Stored data entries.
..........
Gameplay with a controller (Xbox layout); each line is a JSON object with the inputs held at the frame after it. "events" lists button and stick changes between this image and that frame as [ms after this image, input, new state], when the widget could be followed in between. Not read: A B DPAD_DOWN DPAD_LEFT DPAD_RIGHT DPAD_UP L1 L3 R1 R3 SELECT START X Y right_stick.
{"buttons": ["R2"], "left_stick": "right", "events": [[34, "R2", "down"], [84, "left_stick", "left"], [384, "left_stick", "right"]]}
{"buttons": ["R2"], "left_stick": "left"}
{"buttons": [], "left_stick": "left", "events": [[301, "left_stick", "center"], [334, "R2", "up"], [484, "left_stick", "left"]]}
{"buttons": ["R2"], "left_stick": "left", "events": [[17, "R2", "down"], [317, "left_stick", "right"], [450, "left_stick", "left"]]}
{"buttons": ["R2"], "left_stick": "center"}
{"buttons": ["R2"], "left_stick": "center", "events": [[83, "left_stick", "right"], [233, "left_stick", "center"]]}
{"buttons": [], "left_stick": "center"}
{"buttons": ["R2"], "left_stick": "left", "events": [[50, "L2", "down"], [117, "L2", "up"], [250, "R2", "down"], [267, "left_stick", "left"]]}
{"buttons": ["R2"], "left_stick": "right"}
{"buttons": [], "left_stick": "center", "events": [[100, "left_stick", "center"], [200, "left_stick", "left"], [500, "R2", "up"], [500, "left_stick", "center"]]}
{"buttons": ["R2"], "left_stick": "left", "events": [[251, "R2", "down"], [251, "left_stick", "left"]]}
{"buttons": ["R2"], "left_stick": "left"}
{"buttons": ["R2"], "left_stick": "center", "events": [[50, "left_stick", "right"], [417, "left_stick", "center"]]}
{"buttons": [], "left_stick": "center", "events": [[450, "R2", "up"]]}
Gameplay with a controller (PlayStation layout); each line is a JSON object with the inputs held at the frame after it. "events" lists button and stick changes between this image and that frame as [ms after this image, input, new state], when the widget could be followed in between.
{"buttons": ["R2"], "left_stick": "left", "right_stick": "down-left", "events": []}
..........
PROBLEM DESCRIPTION.
In this exercise, repeat all entries exactly.

EXERCISE OUTPUT.
Gameplay with a controller (Xbox layout); each line is a JSON object with the inputs held at the frame after it. "events" lists button and stick changes between this image and that frame as [ms after this image, input, new state], when the widget could be followed in between. Not read: A B DPAD_DOWN DPAD_LEFT DPAD_RIGHT DPAD_UP L1 L3 R1 R3 SELECT START X Y right_stick.
{"buttons": ["R2"], "left_stick": "right", "events": [[34, "R2", "down"], [84, "left_stick", "left"], [384, "left_stick", "right"]]}
{"buttons": ["R2"], "left_stick": "left"}
{"buttons": [], "left_stick": "left", "events": [[301, "left_stick", "center"], [334, "R2", "up"], [484, "left_stick", "left"]]}
{"buttons": ["R2"], "left_stick": "left", "events": [[17, "R2", "down"], [317, "left_stick", "right"], [450, "left_stick", "left"]]}
{"buttons": ["R2"], "left_stick": "center"}
{"buttons": ["R2"], "left_stick": "center", "events": [[83, "left_stick", "right"], [233, "left_stick", "center"]]}
{"buttons": [], "left_stick": "center"}
{"buttons": ["R2"], "left_stick": "left", "events": [[50, "L2", "down"], [117, "L2", "up"], [250, "R2", "down"], [267, "left_stick", "left"]]}
{"buttons": ["R2"], "left_stick": "right"}
{"buttons": [], "left_stick": "center", "events": [[100, "left_stick", "center"], [200, "left_stick", "left"], [500, "R2", "up"], [500, "left_stick", "center"]]}
{"buttons": ["R2"], "left_stick": "left", "events": [[251, "R2", "down"], [251, "left_stick", "left"]]}
{"buttons": ["R2"], "left_stick": "left"}
{"buttons": ["R2"], "left_stick": "center", "events": [[50, "left_stick", "right"], [417, "left_stick", "center"]]}
{"buttons": [], "left_stick": "center", "events": [[450, "R2", "up"]]}
Gameplay with a controller (PlayStation layout); each line is a JSON object with the inputs held at the frame after it. "events" lists button and stick changes between this image and that frame as [ms after this image, input, new state], when the widget could be followed in between.
{"buttons": ["R2"], "left_stick": "left", "right_stick": "down-left", "events": []}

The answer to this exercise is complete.